RECORDS TO USE »

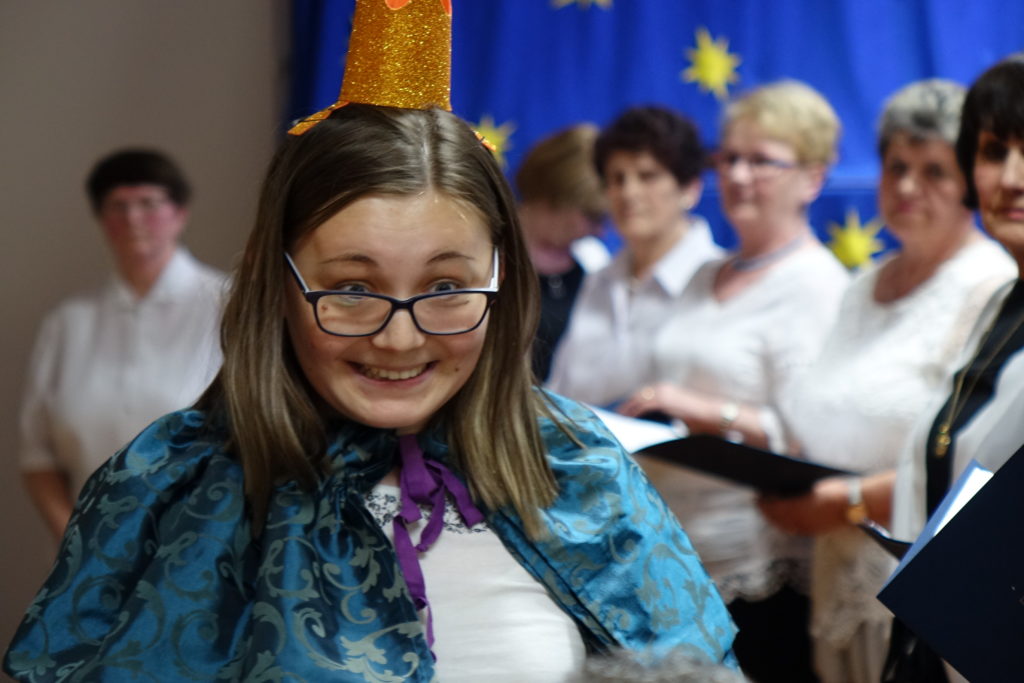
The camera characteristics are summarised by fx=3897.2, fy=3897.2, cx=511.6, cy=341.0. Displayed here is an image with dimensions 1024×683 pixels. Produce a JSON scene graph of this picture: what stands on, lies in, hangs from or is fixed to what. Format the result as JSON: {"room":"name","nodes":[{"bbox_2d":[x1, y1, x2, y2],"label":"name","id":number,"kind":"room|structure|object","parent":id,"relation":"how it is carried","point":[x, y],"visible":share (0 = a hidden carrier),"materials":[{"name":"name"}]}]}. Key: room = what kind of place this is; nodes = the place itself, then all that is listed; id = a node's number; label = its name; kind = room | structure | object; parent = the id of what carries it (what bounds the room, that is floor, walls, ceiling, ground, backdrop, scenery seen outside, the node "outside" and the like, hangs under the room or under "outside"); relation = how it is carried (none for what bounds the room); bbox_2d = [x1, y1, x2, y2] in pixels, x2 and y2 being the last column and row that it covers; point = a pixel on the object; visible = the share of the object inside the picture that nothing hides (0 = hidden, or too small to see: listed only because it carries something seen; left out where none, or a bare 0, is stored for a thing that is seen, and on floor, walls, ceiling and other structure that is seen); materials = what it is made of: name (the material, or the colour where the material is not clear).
{"room":"event hall","nodes":[
{"label":"event hall","id":0,"kind":"room"},
{"bbox_2d":[0,0,284,671],"label":"wall","id":1,"kind":"structure","parent":0,"point":[151,24],"materials":[{"name":"paint"}]},
{"bbox_2d":[295,0,1023,261],"label":"blue curtain","id":2,"kind":"object","parent":1,"relation":"attached to","point":[692,22],"visible":0.31,"materials":[{"name":"blue fabric"}]},
{"bbox_2d":[470,113,515,162],"label":"star","id":3,"kind":"object","parent":2,"relation":"attached to","point":[499,138],"visible":0.55,"materials":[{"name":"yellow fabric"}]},
{"bbox_2d":[550,0,613,9],"label":"star decoration","id":4,"kind":"object","parent":2,"relation":"attached to","point":[602,2],"visible":0.97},
{"bbox_2d":[682,27,741,99],"label":"star","id":5,"kind":"object","parent":2,"relation":"attached to","point":[714,58],"visible":0.98,"materials":[{"name":"yellow"}]},
{"bbox_2d":[824,209,886,269],"label":"star","id":6,"kind":"object","parent":2,"relation":"attached to","point":[854,235],"visible":0.88,"materials":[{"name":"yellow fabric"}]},
{"label":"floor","id":7,"kind":"structure","parent":0,"visible":0},
{"bbox_2d":[20,148,231,546],"label":"woman","id":8,"kind":"object","parent":7,"relation":"on","point":[123,192],"visible":0.62},
{"bbox_2d":[9,0,746,682],"label":"woman","id":9,"kind":"object","parent":7,"relation":"on","point":[333,401],"visible":0.99},
{"bbox_2d":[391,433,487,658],"label":"ribbon","id":10,"kind":"object","parent":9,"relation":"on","point":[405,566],"visible":0.83,"materials":[{"name":"purple fabric"}]},
{"bbox_2d":[516,124,612,391],"label":"person","id":11,"kind":"object","parent":7,"relation":"on","point":[558,150],"visible":0.36},
{"bbox_2d":[546,107,721,413],"label":"woman","id":12,"kind":"object","parent":7,"relation":"on","point":[666,176],"visible":0.53},
{"bbox_2d":[564,644,748,682],"label":"person","id":13,"kind":"object","parent":7,"relation":"on","point":[638,680],"visible":0.97},
{"bbox_2d":[611,80,848,682],"label":"woman","id":14,"kind":"object","parent":7,"relation":"on","point":[670,351],"visible":0.74},
{"bbox_2d":[592,406,859,491],"label":"black folder","id":15,"kind":"object","parent":14,"relation":"in","point":[722,456],"visible":0.53,"materials":[{"name":"black paper"}]},
{"bbox_2d":[584,407,684,452],"label":"paper","id":16,"kind":"object","parent":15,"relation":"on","point":[628,433],"visible":0.25,"materials":[{"name":"white paper"}]},
{"bbox_2d":[751,72,1011,680],"label":"woman","id":17,"kind":"object","parent":7,"relation":"on","point":[950,156],"visible":0.72},
{"bbox_2d":[877,52,1023,680],"label":"woman","id":18,"kind":"object","parent":7,"relation":"on","point":[1006,128],"visible":0.77},
{"bbox_2d":[854,519,914,558],"label":"folder","id":19,"kind":"object","parent":18,"relation":"in","point":[882,538],"visible":0.23,"materials":[{"name":"black paper"}]},
{"bbox_2d":[876,446,1023,682],"label":"folder","id":20,"kind":"object","parent":18,"relation":"in","point":[998,586],"visible":0.99,"materials":[{"name":"blue paper"}]},
{"bbox_2d":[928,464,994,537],"label":"paper","id":21,"kind":"object","parent":20,"relation":"in","point":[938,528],"visible":0.13,"materials":[{"name":"white paper"}]}
]}

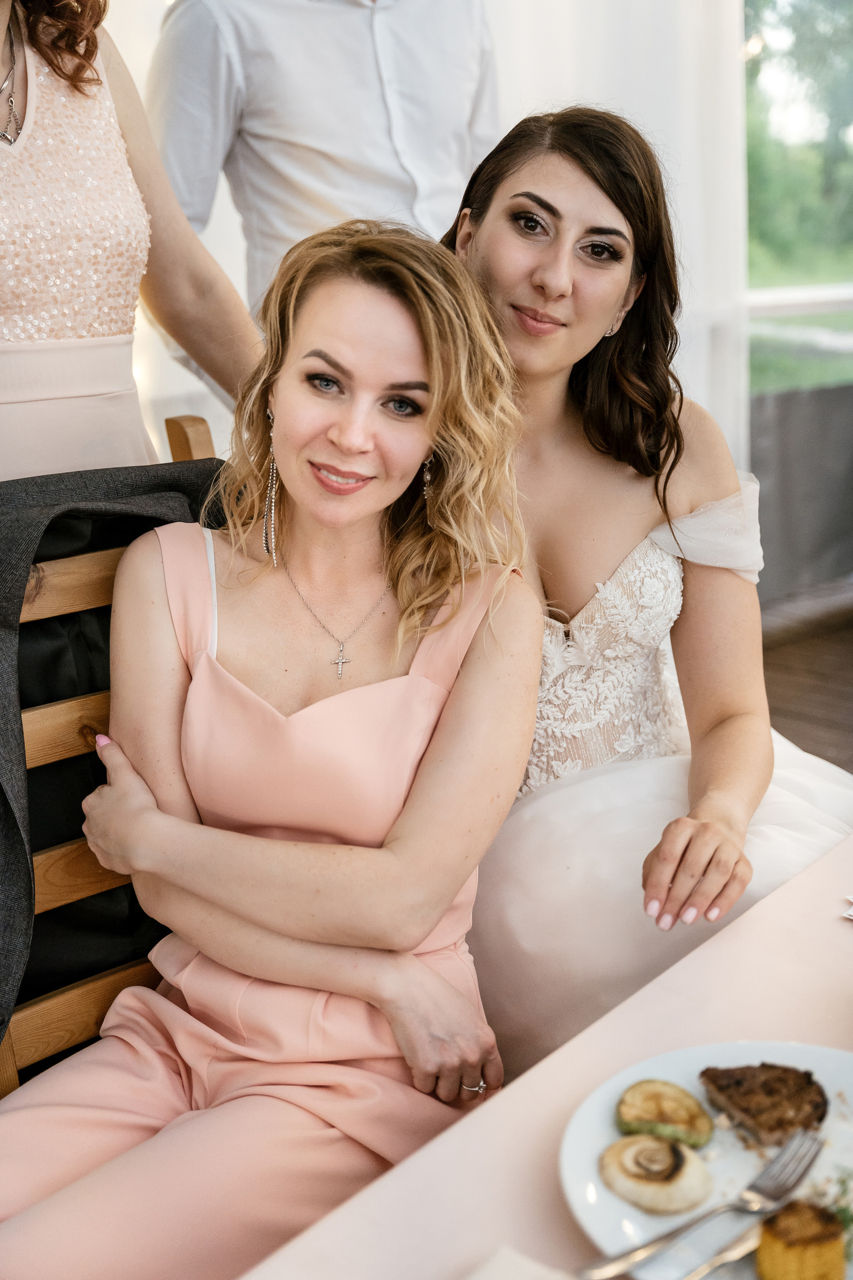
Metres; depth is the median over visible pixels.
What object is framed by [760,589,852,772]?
floor
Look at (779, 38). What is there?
window
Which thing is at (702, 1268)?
knife
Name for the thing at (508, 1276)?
napkin
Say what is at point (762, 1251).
grilled corn
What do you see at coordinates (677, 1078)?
plate
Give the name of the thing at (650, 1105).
slice
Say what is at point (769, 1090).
grilled meat
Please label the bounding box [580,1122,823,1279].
fork
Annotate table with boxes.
[241,832,852,1279]
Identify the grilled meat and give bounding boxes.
[697,1062,827,1147]
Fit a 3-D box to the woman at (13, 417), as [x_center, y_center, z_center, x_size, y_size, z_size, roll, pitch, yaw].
[-0.562,-0.291,2.028,0.574,2.078,0.709,13,21,42]
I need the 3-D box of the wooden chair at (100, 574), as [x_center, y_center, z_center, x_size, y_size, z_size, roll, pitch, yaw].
[-0.235,0.370,1.673,0.593,1.121,0.522,13,21,42]
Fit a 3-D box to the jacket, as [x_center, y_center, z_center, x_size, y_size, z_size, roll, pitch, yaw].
[-0.410,0.142,1.660,0.249,0.651,0.631,13,21,42]
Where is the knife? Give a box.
[675,1219,765,1279]
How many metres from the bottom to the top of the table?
0.736 m
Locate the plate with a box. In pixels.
[559,1039,852,1279]
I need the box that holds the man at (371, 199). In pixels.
[147,0,501,358]
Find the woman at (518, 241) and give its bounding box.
[439,106,852,1058]
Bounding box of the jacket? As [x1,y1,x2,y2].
[0,443,230,1075]
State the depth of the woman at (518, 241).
1.90 m
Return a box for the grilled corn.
[755,1200,844,1279]
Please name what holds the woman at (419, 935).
on the wooden chair at (100, 574)
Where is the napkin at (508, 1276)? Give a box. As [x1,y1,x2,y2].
[464,1243,576,1279]
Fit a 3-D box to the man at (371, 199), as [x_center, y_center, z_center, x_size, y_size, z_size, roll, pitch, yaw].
[-0.164,-0.577,2.768,0.713,2.099,0.545,-10,18,-30]
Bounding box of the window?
[744,0,852,595]
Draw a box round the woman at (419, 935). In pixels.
[0,213,543,1277]
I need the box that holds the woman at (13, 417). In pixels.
[0,0,266,480]
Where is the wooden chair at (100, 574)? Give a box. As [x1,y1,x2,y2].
[0,420,223,1099]
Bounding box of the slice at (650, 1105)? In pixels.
[614,1079,713,1148]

WHAT THIS TASK INVOLVES » Go through the listing above and retype it exactly, skipping every picture.

YOUR RESPONSE »
The camera characteristics are summarised by fx=3897.2, fy=3897.2, cx=511.6, cy=341.0. Displayed here is an image with dimensions 1024×683 pixels. Produce a JSON scene graph of this picture: what stands on, lies in, hangs from or is fixed to what. Format the result as JSON: {"room":"name","nodes":[{"bbox_2d":[x1, y1, x2, y2],"label":"name","id":number,"kind":"room|structure|object","parent":id,"relation":"how it is carried","point":[x, y],"visible":share (0 = a hidden carrier),"materials":[{"name":"name"}]}]}. Key: room = what kind of place this is; nodes = the place itself, then all that is listed; id = a node's number; label = its name; kind = room | structure | object; parent = the id of what carries it (what bounds the room, that is floor, walls, ceiling, ground, backdrop, scenery seen outside, the node "outside" and the like, hangs under the room or under "outside"); relation = how it is carried (none for what bounds the room); bbox_2d = [x1, y1, x2, y2] in pixels, x2 and y2 being the last column and row that it covers; point = a pixel on the object; visible = the share of the object inside the picture that nothing hides (0 = hidden, or too small to see: listed only because it carries something seen; left out where none, or a bare 0, is stored for a thing that is seen, and on floor, walls, ceiling and other structure that is seen); materials = what it is made of: name (the material, or the colour where the material is not clear).
{"room":"event hall","nodes":[
{"label":"event hall","id":0,"kind":"room"},
{"bbox_2d":[0,0,284,671],"label":"wall","id":1,"kind":"structure","parent":0,"point":[151,24],"materials":[{"name":"paint"}]},
{"bbox_2d":[295,0,1023,261],"label":"blue curtain","id":2,"kind":"object","parent":1,"relation":"attached to","point":[692,22],"visible":0.31,"materials":[{"name":"blue fabric"}]},
{"bbox_2d":[470,113,515,162],"label":"star","id":3,"kind":"object","parent":2,"relation":"attached to","point":[499,138],"visible":0.55,"materials":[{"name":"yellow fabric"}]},
{"bbox_2d":[550,0,613,9],"label":"star decoration","id":4,"kind":"object","parent":2,"relation":"attached to","point":[602,2],"visible":0.97},
{"bbox_2d":[682,27,741,99],"label":"star","id":5,"kind":"object","parent":2,"relation":"attached to","point":[714,58],"visible":0.98,"materials":[{"name":"yellow"}]},
{"bbox_2d":[824,209,886,269],"label":"star","id":6,"kind":"object","parent":2,"relation":"attached to","point":[854,235],"visible":0.88,"materials":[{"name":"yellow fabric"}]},
{"label":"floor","id":7,"kind":"structure","parent":0,"visible":0},
{"bbox_2d":[20,148,231,546],"label":"woman","id":8,"kind":"object","parent":7,"relation":"on","point":[123,192],"visible":0.62},
{"bbox_2d":[9,0,746,682],"label":"woman","id":9,"kind":"object","parent":7,"relation":"on","point":[333,401],"visible":0.99},
{"bbox_2d":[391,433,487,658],"label":"ribbon","id":10,"kind":"object","parent":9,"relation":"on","point":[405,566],"visible":0.83,"materials":[{"name":"purple fabric"}]},
{"bbox_2d":[516,124,612,391],"label":"person","id":11,"kind":"object","parent":7,"relation":"on","point":[558,150],"visible":0.36},
{"bbox_2d":[546,107,721,413],"label":"woman","id":12,"kind":"object","parent":7,"relation":"on","point":[666,176],"visible":0.53},
{"bbox_2d":[564,644,748,682],"label":"person","id":13,"kind":"object","parent":7,"relation":"on","point":[638,680],"visible":0.97},
{"bbox_2d":[611,80,848,682],"label":"woman","id":14,"kind":"object","parent":7,"relation":"on","point":[670,351],"visible":0.74},
{"bbox_2d":[592,406,859,491],"label":"black folder","id":15,"kind":"object","parent":14,"relation":"in","point":[722,456],"visible":0.53,"materials":[{"name":"black paper"}]},
{"bbox_2d":[584,407,684,452],"label":"paper","id":16,"kind":"object","parent":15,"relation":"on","point":[628,433],"visible":0.25,"materials":[{"name":"white paper"}]},
{"bbox_2d":[751,72,1011,680],"label":"woman","id":17,"kind":"object","parent":7,"relation":"on","point":[950,156],"visible":0.72},
{"bbox_2d":[877,52,1023,680],"label":"woman","id":18,"kind":"object","parent":7,"relation":"on","point":[1006,128],"visible":0.77},
{"bbox_2d":[854,519,914,558],"label":"folder","id":19,"kind":"object","parent":18,"relation":"in","point":[882,538],"visible":0.23,"materials":[{"name":"black paper"}]},
{"bbox_2d":[876,446,1023,682],"label":"folder","id":20,"kind":"object","parent":18,"relation":"in","point":[998,586],"visible":0.99,"materials":[{"name":"blue paper"}]},
{"bbox_2d":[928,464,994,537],"label":"paper","id":21,"kind":"object","parent":20,"relation":"in","point":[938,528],"visible":0.13,"materials":[{"name":"white paper"}]}
]}

Metres; depth is the median over visible pixels.
What object is framed by [760,589,852,772]?
floor
Look at (779, 38). What is there?
window
Which thing is at (702, 1268)?
knife
Name for the thing at (508, 1276)?
napkin
Say what is at point (762, 1251).
grilled corn
What do you see at coordinates (677, 1078)?
plate
Give the name of the thing at (650, 1105).
slice
Say what is at point (769, 1090).
grilled meat
Please label the bounding box [580,1122,823,1279].
fork
Annotate table with boxes.
[241,832,852,1279]
Identify the grilled meat and give bounding boxes.
[697,1062,827,1147]
Fit a 3-D box to the woman at (13, 417), as [x_center, y_center, z_center, x_size, y_size, z_size, roll, pitch, yaw].
[-0.562,-0.291,2.028,0.574,2.078,0.709,13,21,42]
I need the 3-D box of the wooden chair at (100, 574), as [x_center, y_center, z_center, x_size, y_size, z_size, roll, pitch, yaw].
[-0.235,0.370,1.673,0.593,1.121,0.522,13,21,42]
Fit a 3-D box to the jacket, as [x_center, y_center, z_center, x_size, y_size, z_size, roll, pitch, yaw].
[-0.410,0.142,1.660,0.249,0.651,0.631,13,21,42]
Where is the knife? Give a box.
[675,1219,765,1279]
How many metres from the bottom to the top of the table?
0.736 m
Locate the plate with a box. In pixels.
[559,1039,852,1279]
I need the box that holds the man at (371, 199). In pixels.
[147,0,501,358]
Find the woman at (518, 241) and give its bounding box.
[439,106,852,1058]
Bounding box of the jacket? As [x1,y1,x2,y2].
[0,443,230,1075]
State the depth of the woman at (518, 241).
1.90 m
Return a box for the grilled corn.
[755,1200,844,1279]
Please name what holds the woman at (419, 935).
on the wooden chair at (100, 574)
Where is the napkin at (508, 1276)? Give a box. As [x1,y1,x2,y2].
[464,1243,576,1279]
Fit a 3-D box to the man at (371, 199), as [x_center, y_center, z_center, x_size, y_size, z_size, roll, pitch, yaw].
[-0.164,-0.577,2.768,0.713,2.099,0.545,-10,18,-30]
Bounding box of the window?
[744,0,852,595]
Draw a box round the woman at (419, 935). In pixels.
[0,213,543,1277]
I need the box that holds the woman at (13, 417). In pixels.
[0,0,266,480]
Where is the wooden chair at (100, 574)? Give a box. As [x1,y1,x2,y2].
[0,420,223,1099]
Bounding box of the slice at (650, 1105)? In pixels.
[614,1079,713,1148]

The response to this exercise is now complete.